What you will do>
Start to finish, print the data below exactly, without the images.

START Records for this exercise

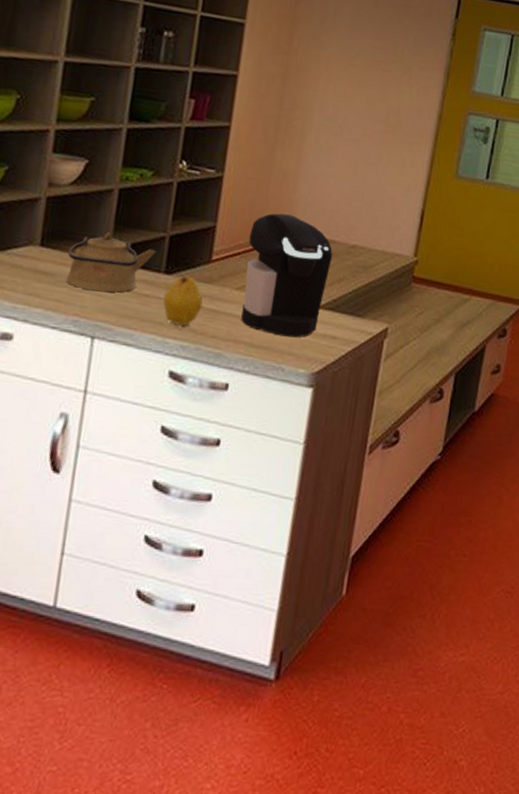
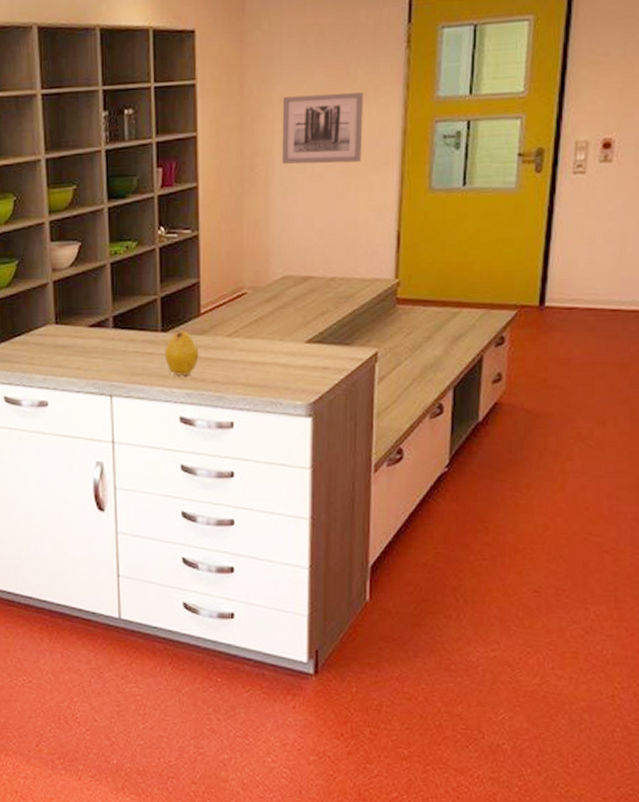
kettle: present [66,232,157,292] -> none [79,303,152,356]
coffee maker: present [241,213,333,338] -> none [231,259,313,373]
wall art: none [320,58,407,136] -> present [282,92,363,165]

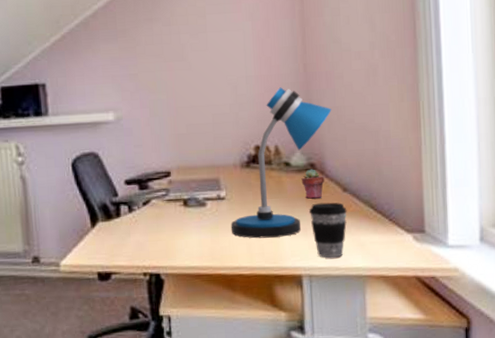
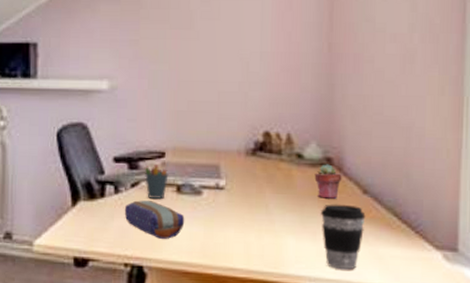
pencil case: none [139,215,194,248] -> present [124,200,185,239]
pen holder: none [153,179,176,214] -> present [144,161,170,200]
desk lamp: present [231,87,332,239] -> none [228,67,357,239]

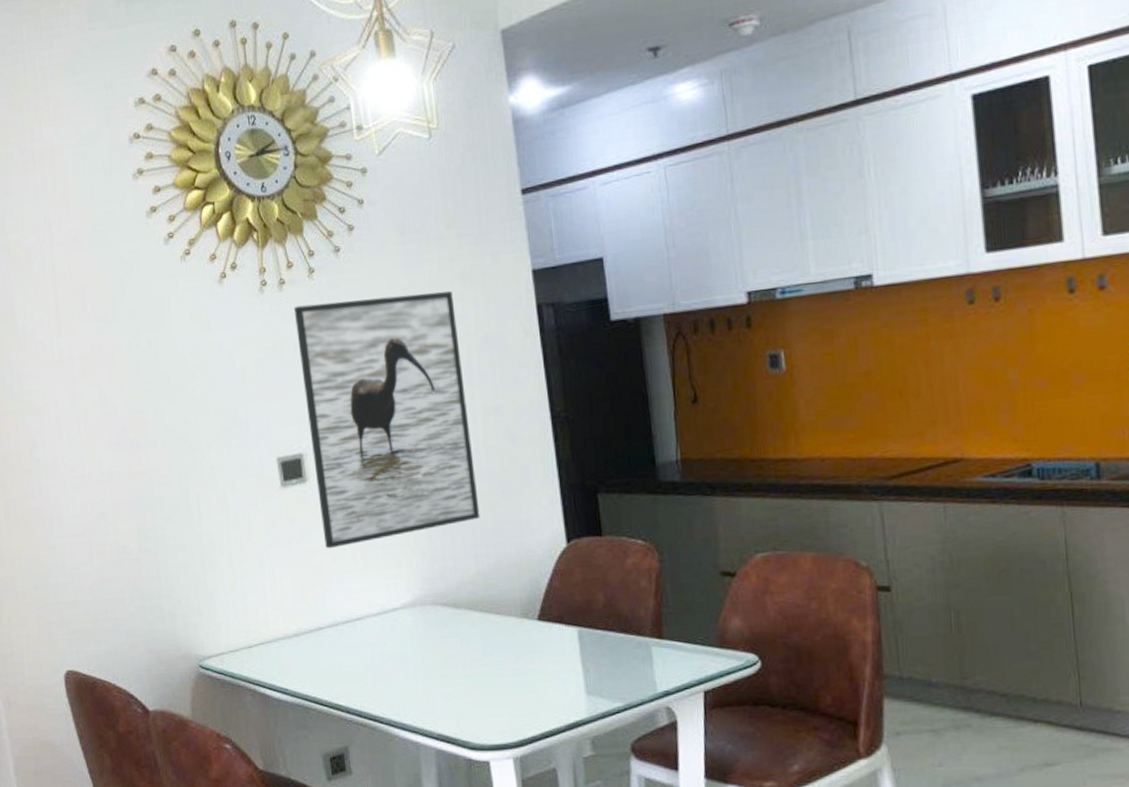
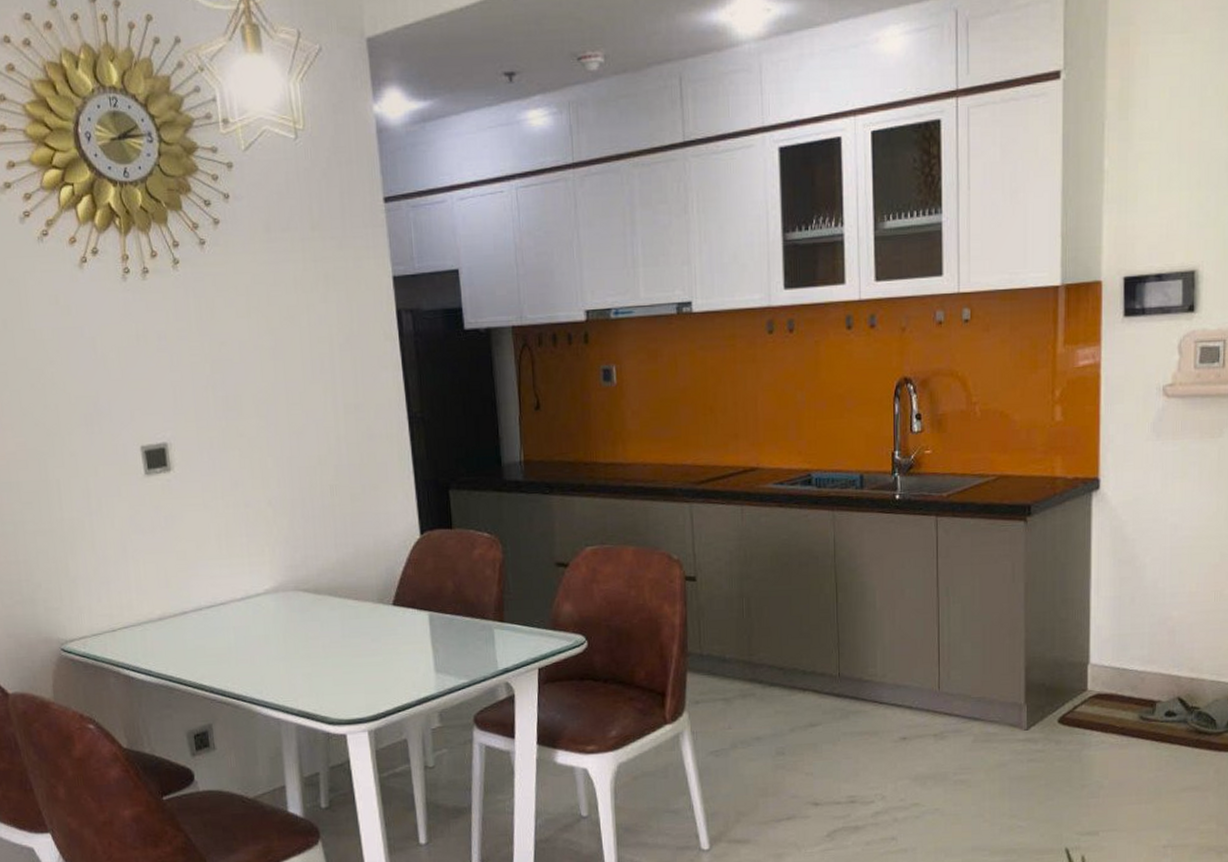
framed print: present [294,291,480,549] -> none [158,291,341,537]

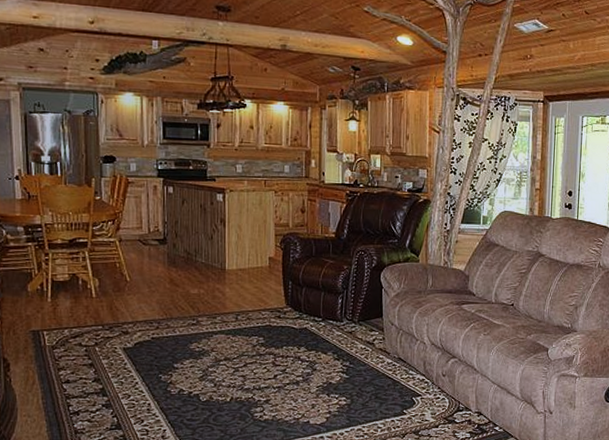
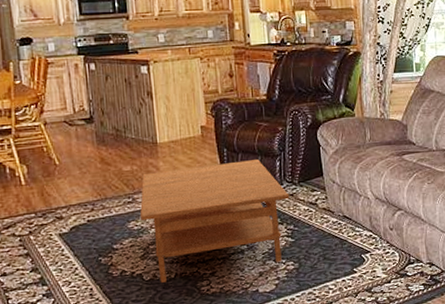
coffee table: none [202,295,348,405] -> present [139,159,290,283]

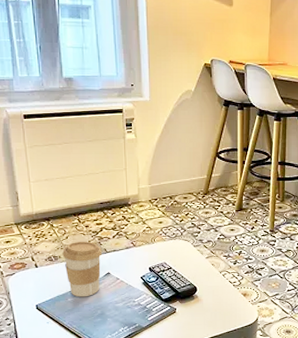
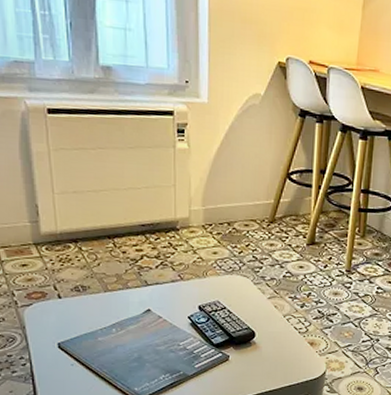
coffee cup: present [62,241,102,297] -> none [93,269,141,337]

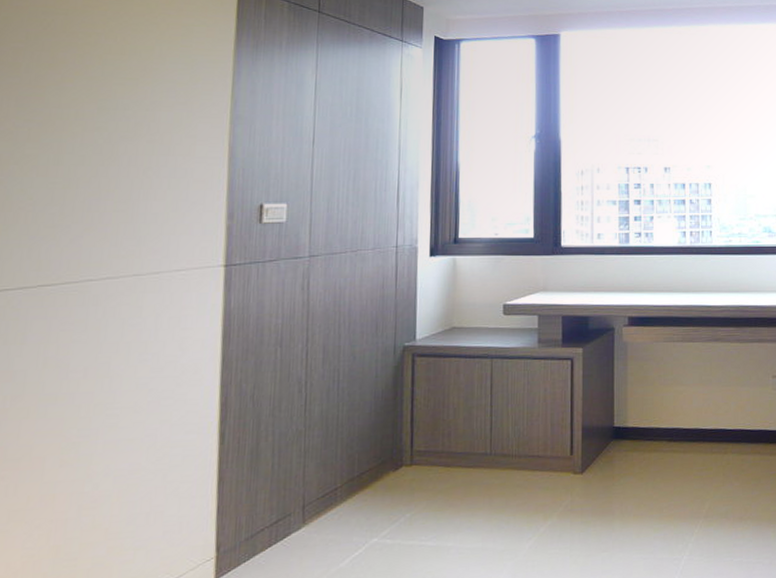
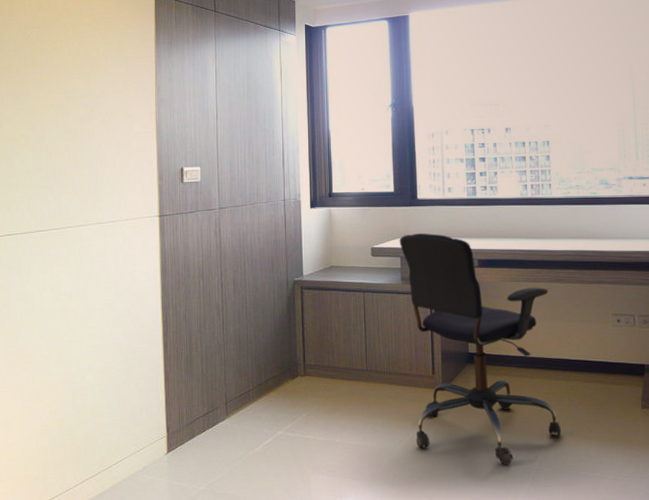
office chair: none [537,286,716,558] -> present [399,233,562,465]

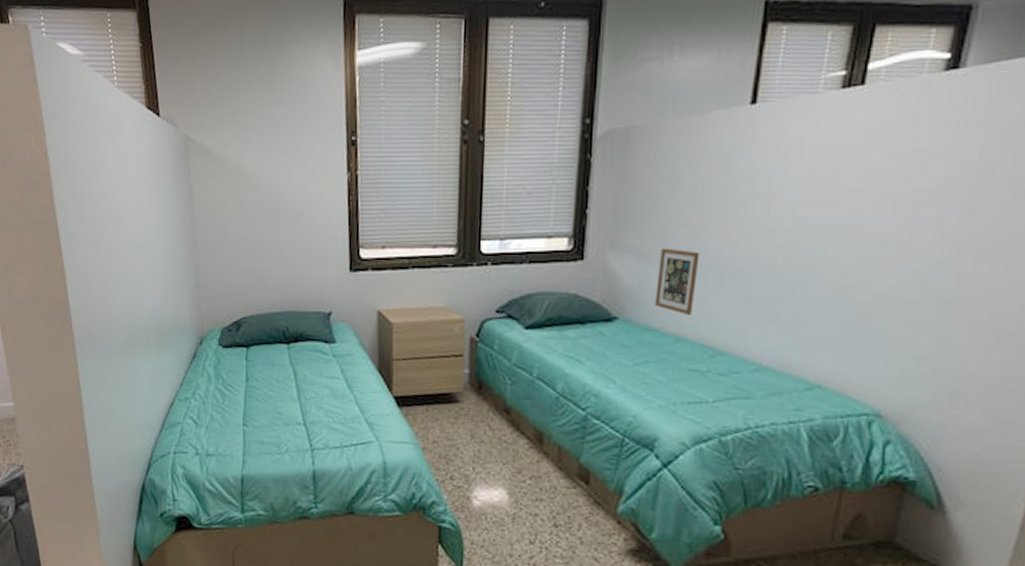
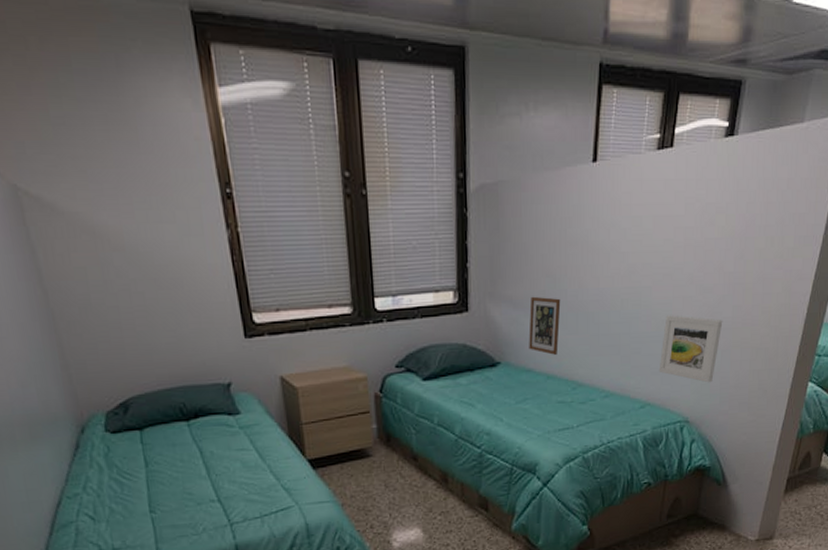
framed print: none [835,279,940,370] -> present [658,315,723,383]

END Records for this exercise

Written answer>
kettle: present [66,232,157,292] -> none [79,303,152,356]
coffee maker: present [241,213,333,338] -> none [231,259,313,373]
wall art: none [320,58,407,136] -> present [282,92,363,165]

pencil case: none [139,215,194,248] -> present [124,200,185,239]
pen holder: none [153,179,176,214] -> present [144,161,170,200]
desk lamp: present [231,87,332,239] -> none [228,67,357,239]

framed print: present [294,291,480,549] -> none [158,291,341,537]

coffee table: none [202,295,348,405] -> present [139,159,290,283]

coffee cup: present [62,241,102,297] -> none [93,269,141,337]

office chair: none [537,286,716,558] -> present [399,233,562,465]

framed print: none [835,279,940,370] -> present [658,315,723,383]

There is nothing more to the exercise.